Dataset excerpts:

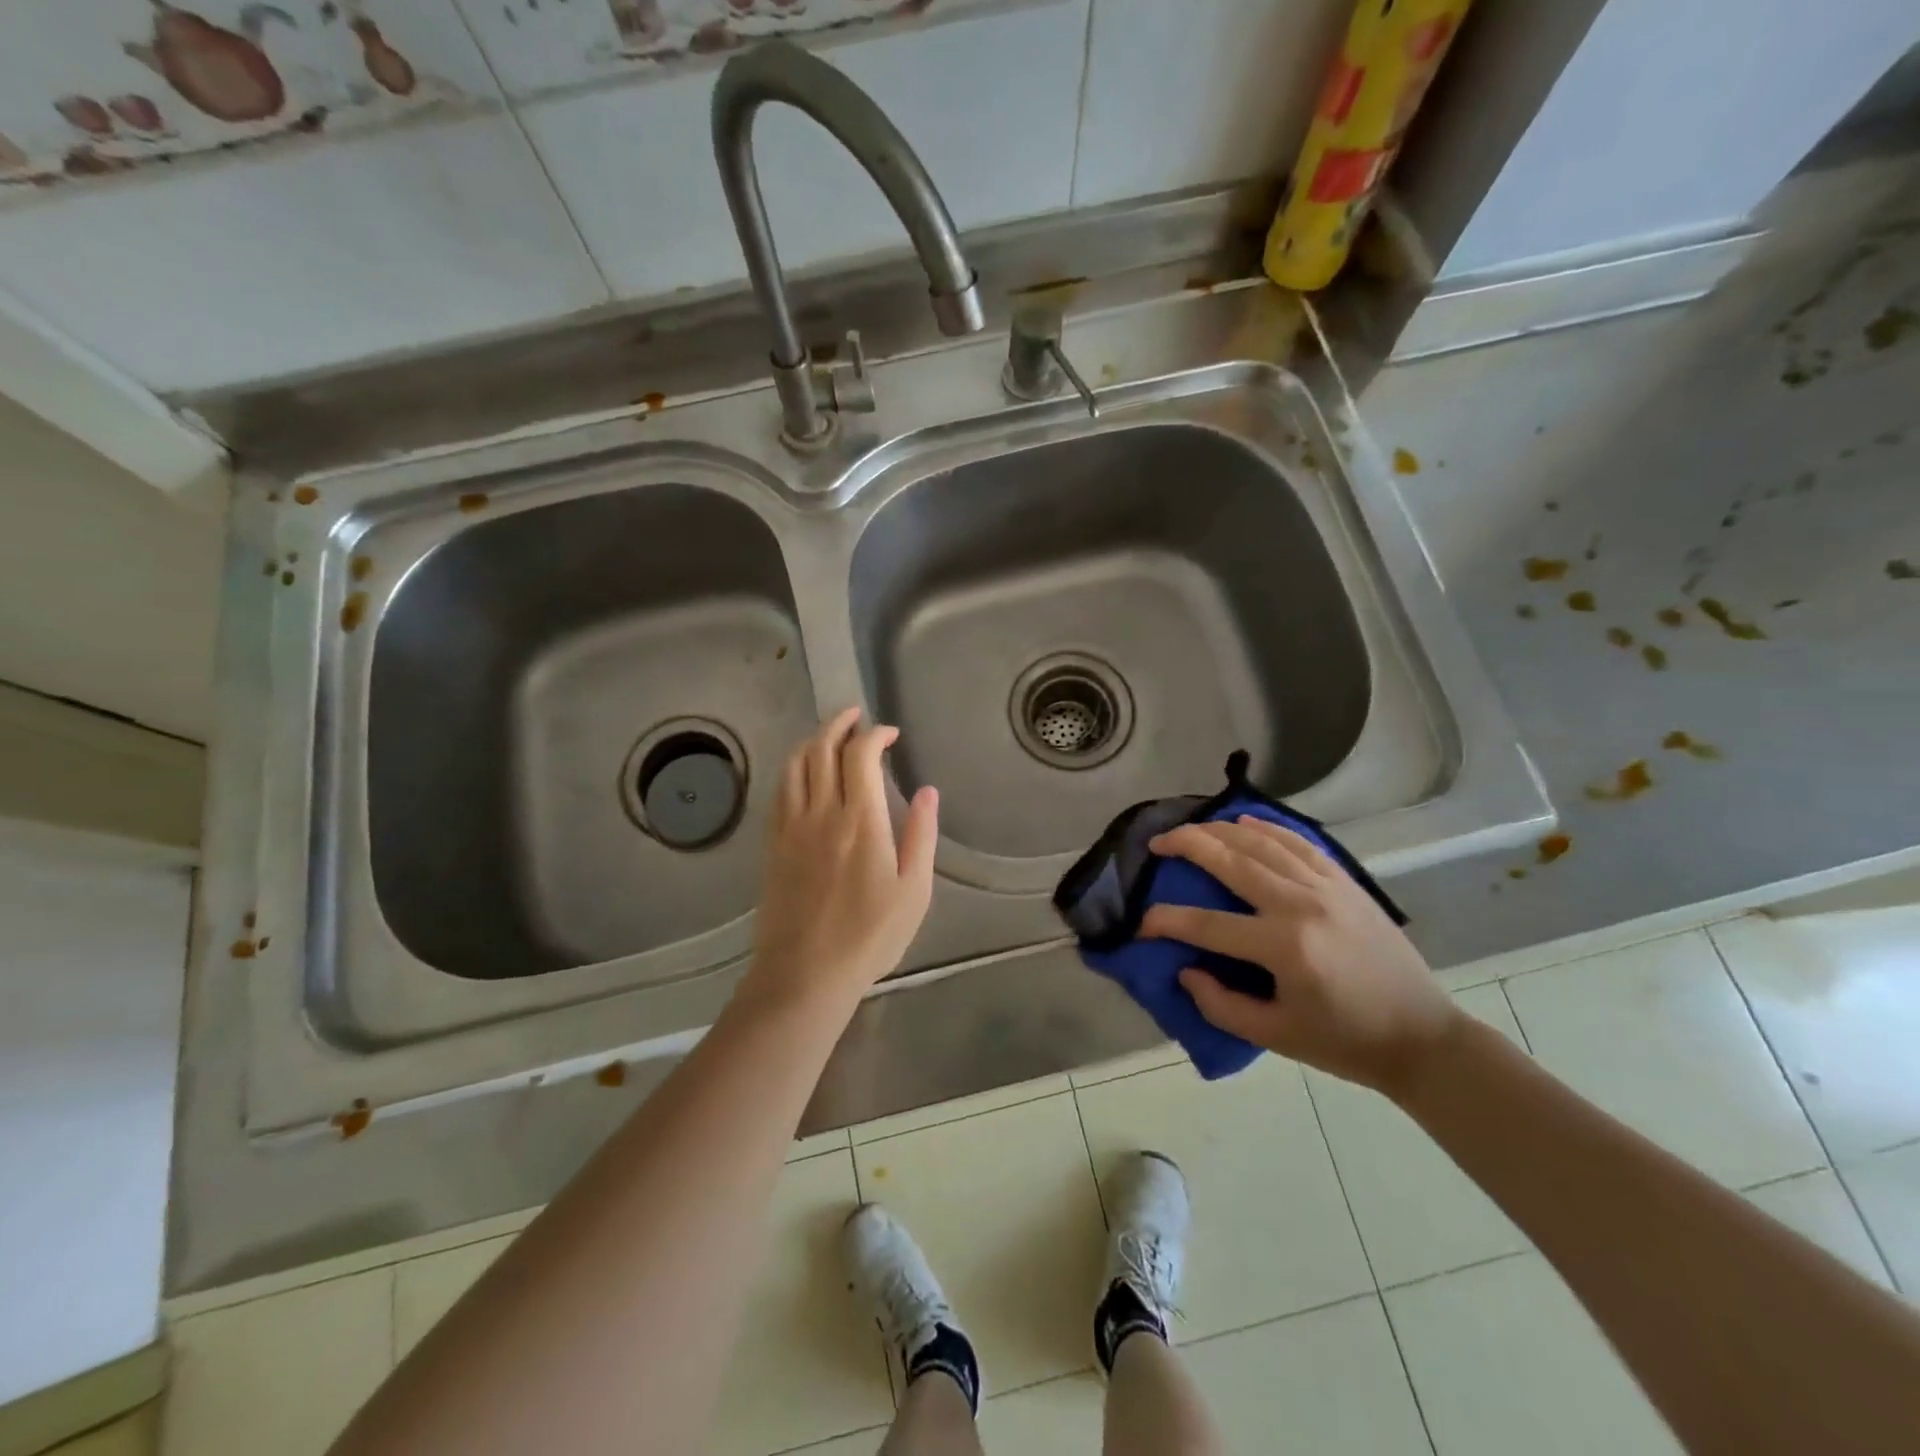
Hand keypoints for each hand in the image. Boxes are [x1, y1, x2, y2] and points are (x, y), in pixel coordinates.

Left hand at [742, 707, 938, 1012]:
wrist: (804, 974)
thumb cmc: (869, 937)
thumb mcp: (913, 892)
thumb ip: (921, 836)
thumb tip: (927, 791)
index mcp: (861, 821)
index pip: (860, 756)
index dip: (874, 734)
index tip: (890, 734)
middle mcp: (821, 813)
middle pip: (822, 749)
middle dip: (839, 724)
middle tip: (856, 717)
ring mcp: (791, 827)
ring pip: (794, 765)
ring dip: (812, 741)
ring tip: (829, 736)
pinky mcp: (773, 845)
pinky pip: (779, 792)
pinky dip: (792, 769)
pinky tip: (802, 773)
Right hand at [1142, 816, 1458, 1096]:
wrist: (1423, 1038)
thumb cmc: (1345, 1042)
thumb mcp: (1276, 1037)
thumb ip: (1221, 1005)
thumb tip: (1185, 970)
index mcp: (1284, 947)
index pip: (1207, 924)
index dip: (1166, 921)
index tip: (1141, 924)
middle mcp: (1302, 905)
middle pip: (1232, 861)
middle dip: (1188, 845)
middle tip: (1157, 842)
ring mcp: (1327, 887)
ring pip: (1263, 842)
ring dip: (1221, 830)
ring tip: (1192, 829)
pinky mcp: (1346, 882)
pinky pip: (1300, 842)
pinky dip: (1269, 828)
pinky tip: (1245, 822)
---
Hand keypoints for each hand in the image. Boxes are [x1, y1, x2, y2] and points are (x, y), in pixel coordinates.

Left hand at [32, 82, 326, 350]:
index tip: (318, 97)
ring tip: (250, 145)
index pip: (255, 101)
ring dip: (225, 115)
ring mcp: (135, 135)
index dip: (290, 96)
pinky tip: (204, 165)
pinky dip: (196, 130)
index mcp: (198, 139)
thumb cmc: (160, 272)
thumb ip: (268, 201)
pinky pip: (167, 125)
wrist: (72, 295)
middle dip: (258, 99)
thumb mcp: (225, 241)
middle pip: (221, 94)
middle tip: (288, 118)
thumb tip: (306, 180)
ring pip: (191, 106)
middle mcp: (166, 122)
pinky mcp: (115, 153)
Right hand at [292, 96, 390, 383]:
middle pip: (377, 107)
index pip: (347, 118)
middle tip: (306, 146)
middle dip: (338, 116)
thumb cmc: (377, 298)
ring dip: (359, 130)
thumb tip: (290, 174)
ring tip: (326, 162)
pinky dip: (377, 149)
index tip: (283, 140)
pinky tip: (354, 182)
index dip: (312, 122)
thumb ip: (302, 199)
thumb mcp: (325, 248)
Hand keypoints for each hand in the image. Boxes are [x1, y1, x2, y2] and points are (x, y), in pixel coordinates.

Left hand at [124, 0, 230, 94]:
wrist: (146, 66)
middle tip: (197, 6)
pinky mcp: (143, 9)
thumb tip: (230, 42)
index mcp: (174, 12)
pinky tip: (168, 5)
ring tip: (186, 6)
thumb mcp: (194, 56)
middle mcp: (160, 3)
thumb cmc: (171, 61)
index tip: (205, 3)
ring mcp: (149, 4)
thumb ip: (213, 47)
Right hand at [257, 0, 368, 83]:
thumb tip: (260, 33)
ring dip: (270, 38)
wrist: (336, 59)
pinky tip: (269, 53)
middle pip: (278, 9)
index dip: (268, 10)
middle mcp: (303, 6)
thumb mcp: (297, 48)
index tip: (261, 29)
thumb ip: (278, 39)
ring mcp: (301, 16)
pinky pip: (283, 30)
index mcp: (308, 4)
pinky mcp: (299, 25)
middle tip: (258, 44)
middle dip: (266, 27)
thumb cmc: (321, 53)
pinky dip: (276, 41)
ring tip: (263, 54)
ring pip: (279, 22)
---
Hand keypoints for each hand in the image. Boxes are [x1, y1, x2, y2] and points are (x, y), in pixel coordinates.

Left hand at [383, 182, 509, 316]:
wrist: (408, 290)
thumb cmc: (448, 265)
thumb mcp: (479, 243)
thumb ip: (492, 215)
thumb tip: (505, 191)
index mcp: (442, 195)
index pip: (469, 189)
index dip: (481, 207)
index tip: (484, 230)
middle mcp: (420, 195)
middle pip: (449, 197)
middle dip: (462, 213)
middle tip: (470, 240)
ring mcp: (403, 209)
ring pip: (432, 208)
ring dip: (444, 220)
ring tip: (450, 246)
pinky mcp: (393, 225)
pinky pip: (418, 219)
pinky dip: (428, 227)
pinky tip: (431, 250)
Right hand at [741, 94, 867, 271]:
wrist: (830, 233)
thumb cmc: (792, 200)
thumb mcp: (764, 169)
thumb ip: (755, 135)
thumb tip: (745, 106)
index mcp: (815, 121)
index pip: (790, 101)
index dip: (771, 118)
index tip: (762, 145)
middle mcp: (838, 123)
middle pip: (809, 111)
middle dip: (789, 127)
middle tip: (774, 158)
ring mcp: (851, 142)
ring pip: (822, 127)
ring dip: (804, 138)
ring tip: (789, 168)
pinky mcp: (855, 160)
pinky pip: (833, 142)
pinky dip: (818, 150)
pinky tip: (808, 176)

### Brief
In the entries above, find the line holding "ring tip: (829, 736)" and the line holding "index mcp: (1284, 947)"; print both of them and every line between, exactly, and nothing else.

### Written reply
ring tip: (829, 736)
pinky mcp: (773, 845)
pinky pip: (779, 792)
pinky dip: (792, 769)
pinky tip: (802, 773)
Right hand at [1142, 816, 1458, 1096]:
wrist: (1423, 1038)
thumb cmc: (1345, 1042)
thumb mcp: (1276, 1037)
thumb ip: (1221, 1005)
thumb tip: (1185, 970)
index mcp: (1284, 947)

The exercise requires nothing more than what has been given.